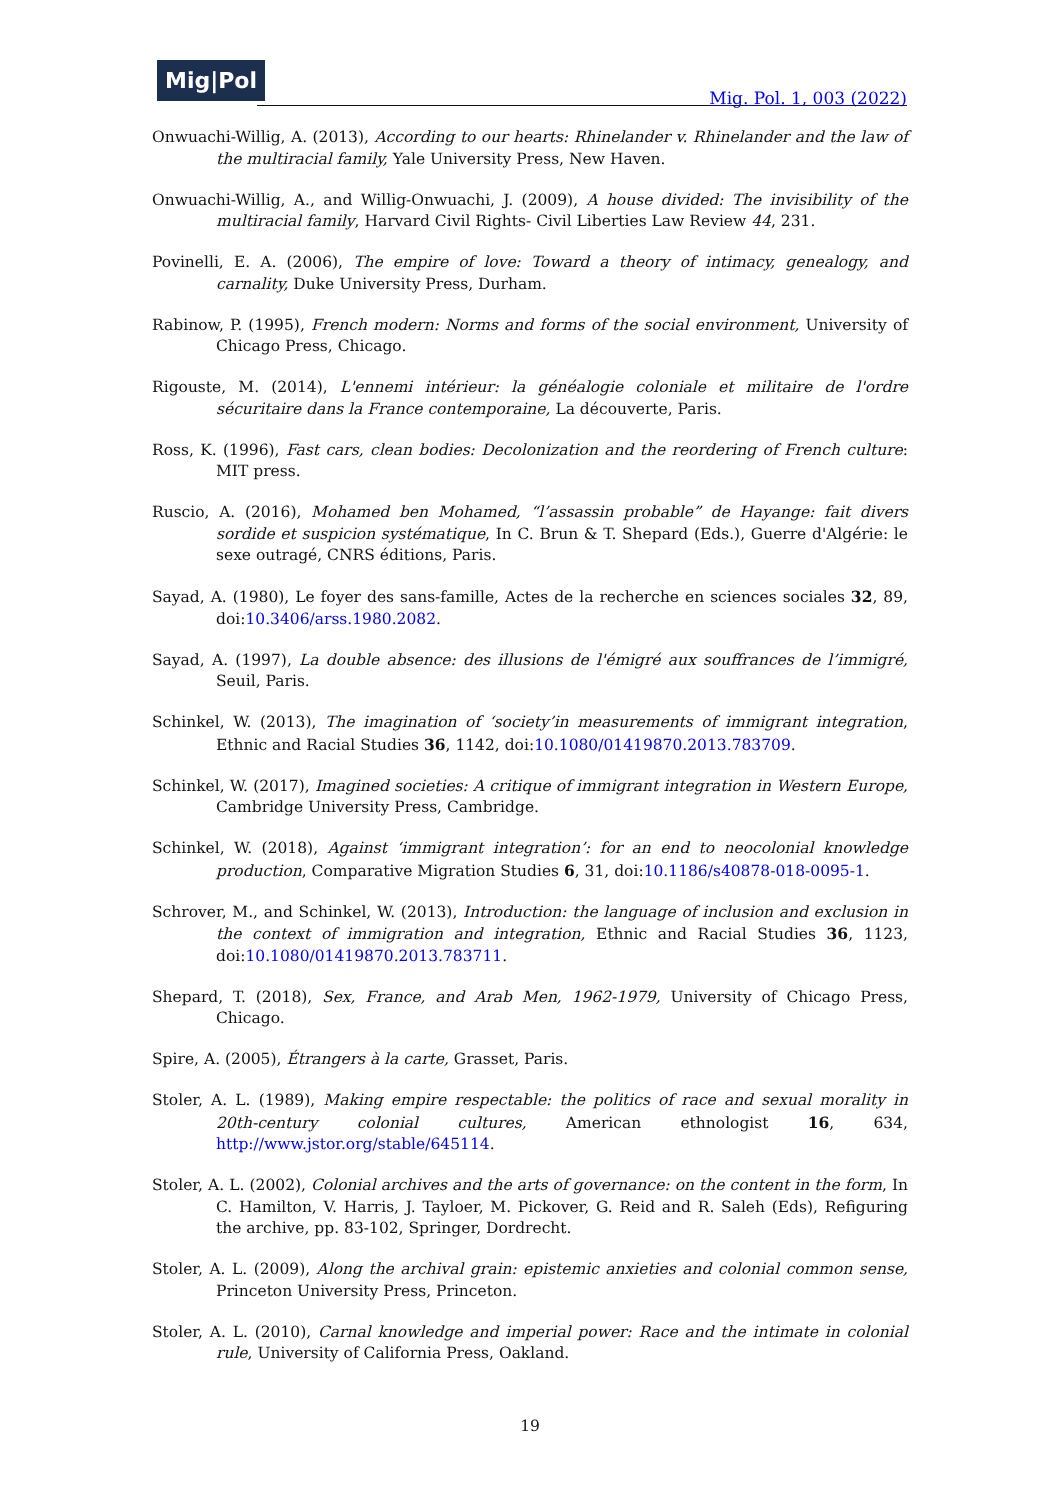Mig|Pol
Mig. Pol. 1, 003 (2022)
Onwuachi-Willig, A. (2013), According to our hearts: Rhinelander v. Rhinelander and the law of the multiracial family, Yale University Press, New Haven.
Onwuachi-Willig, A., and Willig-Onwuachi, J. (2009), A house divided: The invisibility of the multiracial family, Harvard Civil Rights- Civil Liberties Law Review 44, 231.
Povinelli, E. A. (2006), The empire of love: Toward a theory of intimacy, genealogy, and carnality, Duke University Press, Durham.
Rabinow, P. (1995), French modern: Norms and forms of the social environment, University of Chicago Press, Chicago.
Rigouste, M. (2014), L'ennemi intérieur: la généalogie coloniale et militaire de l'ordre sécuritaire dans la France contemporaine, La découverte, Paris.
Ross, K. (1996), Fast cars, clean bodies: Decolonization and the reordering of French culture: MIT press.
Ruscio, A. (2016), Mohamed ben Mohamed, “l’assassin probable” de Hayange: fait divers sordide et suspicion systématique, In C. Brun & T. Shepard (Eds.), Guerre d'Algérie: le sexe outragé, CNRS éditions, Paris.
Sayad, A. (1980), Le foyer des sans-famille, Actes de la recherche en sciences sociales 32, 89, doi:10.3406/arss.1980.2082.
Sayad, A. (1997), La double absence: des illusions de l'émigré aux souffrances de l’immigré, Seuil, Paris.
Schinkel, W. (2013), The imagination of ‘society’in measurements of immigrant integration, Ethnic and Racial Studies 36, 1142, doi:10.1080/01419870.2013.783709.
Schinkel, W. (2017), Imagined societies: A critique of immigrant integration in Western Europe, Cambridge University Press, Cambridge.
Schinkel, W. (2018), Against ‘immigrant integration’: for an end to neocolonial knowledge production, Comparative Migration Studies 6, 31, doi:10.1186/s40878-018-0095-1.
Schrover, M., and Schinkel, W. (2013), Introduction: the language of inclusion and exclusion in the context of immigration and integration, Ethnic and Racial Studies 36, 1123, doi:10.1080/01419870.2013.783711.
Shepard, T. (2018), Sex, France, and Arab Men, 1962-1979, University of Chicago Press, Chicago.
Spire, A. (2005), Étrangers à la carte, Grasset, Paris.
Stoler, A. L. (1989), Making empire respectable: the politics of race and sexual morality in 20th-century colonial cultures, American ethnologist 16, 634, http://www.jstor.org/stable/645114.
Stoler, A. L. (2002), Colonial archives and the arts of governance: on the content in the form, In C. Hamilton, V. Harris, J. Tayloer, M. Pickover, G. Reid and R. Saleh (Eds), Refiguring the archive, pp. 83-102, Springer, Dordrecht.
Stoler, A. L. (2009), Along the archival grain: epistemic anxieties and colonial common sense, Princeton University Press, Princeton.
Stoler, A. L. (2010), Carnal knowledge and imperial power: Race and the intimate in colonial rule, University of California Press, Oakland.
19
◆ ◆ ◆ ◆ ◆ ◆ ◆
Considering the records above, count the lines where the string "Chicago" occurs and return that number alone.

2